I am working with a dataset that I believe follows a "Negative Binomial" distribution. However, when I fit the Negative Binomial distribution, it turns out to be a poor fit. To explore further, I simulated a Negative Binomial distribution, but even on the simulated data, the overlaying distribution does not provide a good fit.
Here is my simulated data:
library(ggplot2)
library(MASS)
library(fitdistrplus)
# Generating negative binomial random numbers
n <- 1000 # Number of random numbers
size <- 5 # Number of successes
prob <- 0.3 # Probability of success
# Generating negative binomial random numbers
negative_binomial <- rnbinom(n, size, prob)

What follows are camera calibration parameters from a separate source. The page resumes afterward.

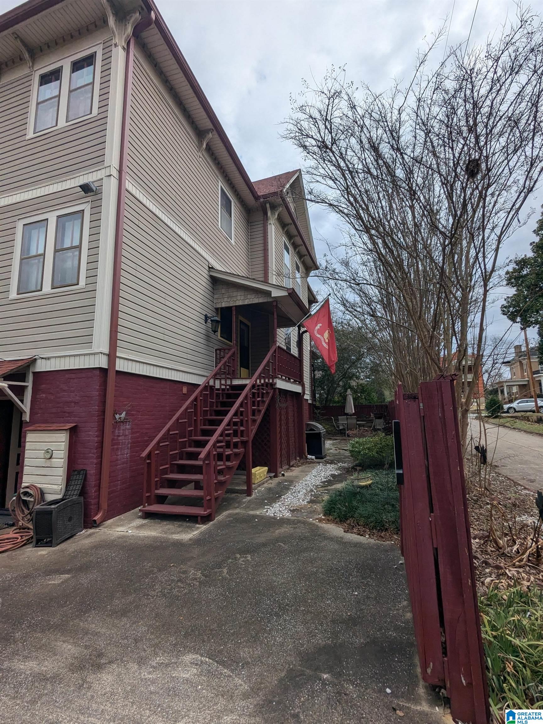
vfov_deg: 94.5
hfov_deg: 78.1
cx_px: 272
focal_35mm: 16
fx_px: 335
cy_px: 362
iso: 49
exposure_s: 1/1479
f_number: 2.2
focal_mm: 2.35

xx <- data.frame(negative_binomial)
I want to create a histogram with an overlay of the 'Negative Binomial' distribution on this data. Let's assume that I was given this data, so I had to estimate the parameters of the distribution using fitdist()
.
fit <- fitdistr(negative_binomial,densfun = "negative binomial")

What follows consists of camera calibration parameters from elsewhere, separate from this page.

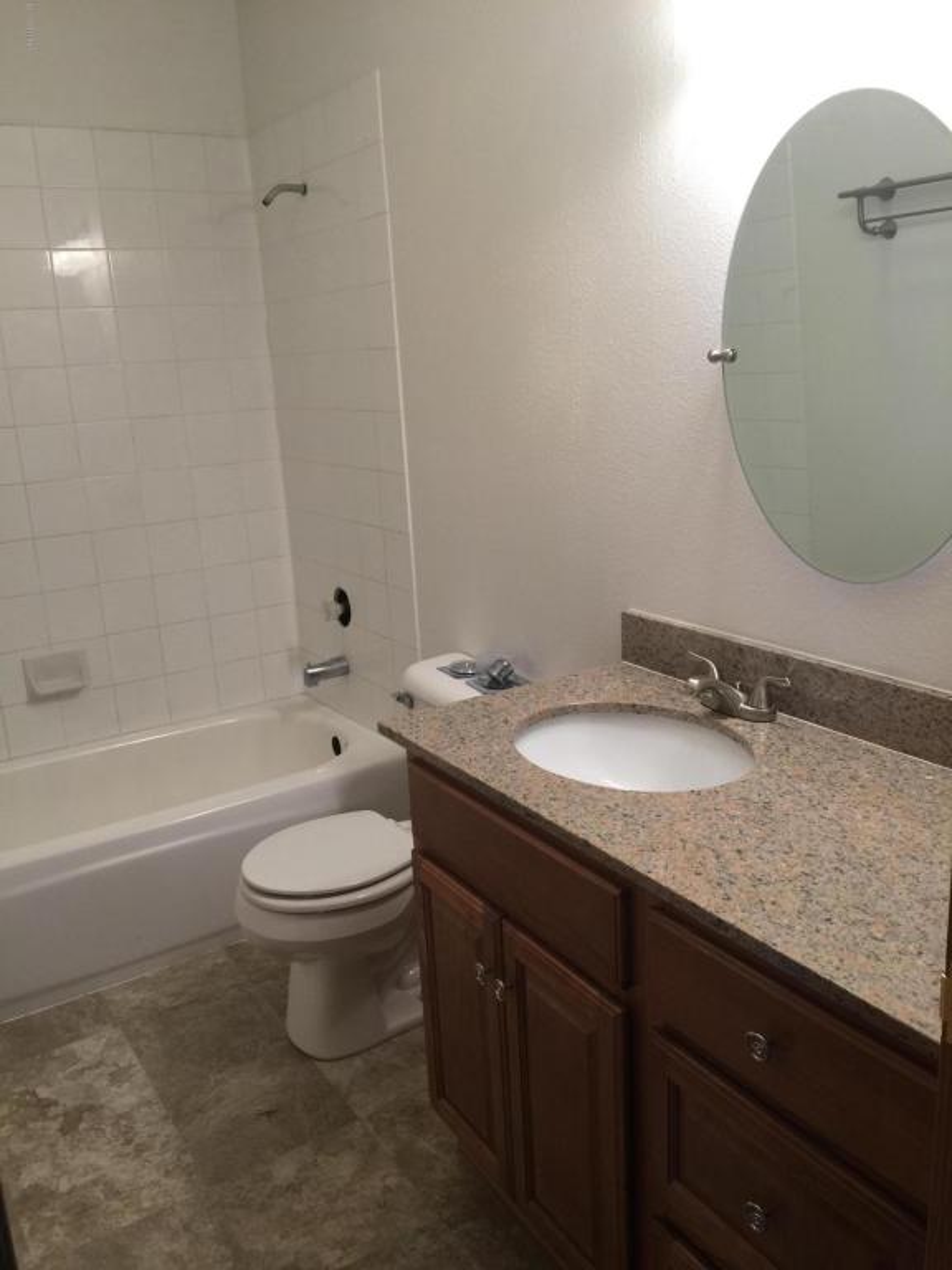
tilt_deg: -14.0
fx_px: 1063
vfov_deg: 61.7
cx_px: 476
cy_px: 635
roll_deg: +3.0
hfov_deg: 48.2
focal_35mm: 29
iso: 32
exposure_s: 1/15
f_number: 2.2
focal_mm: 4.15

ggplot(data = xx, aes(negative_binomial)) +
geom_histogram(
aes(y = ..density..),
bins = 18, color = "black", fill = "lightblue") +
stat_function(fun = dnbinom ,
args = list(mu = fit$estimate[2] , size = fit$estimate[1]),
color = "red", size = 1)
Question: Despite knowing that the simulated data is Negative Binomial
, why does the overlaying distribution provide such a poor fit to the data? What did I do wrong?
The main issue is that you are trying to plot a discrete distribution but feed the density function continuous values (which means it returns 0 for most of them).
fit <- fitdist(negative_binomial, distr = "nbinom")
yy <- data.frame(negative_binomial = 0:45)
yy$density <- dnbinom(yy$negative_binomial,
mu = fit$estimate["mu"] , size = fit$estimate["size"])
ggplot(data = xx, aes(negative_binomial)) +
geom_histogram(
aes(y = ..density..),
binwidth = 1, color = "black", fill = "lightblue") +
geom_linerange(data = yy, aes(ymin = 0, ymax = density),
color = "red")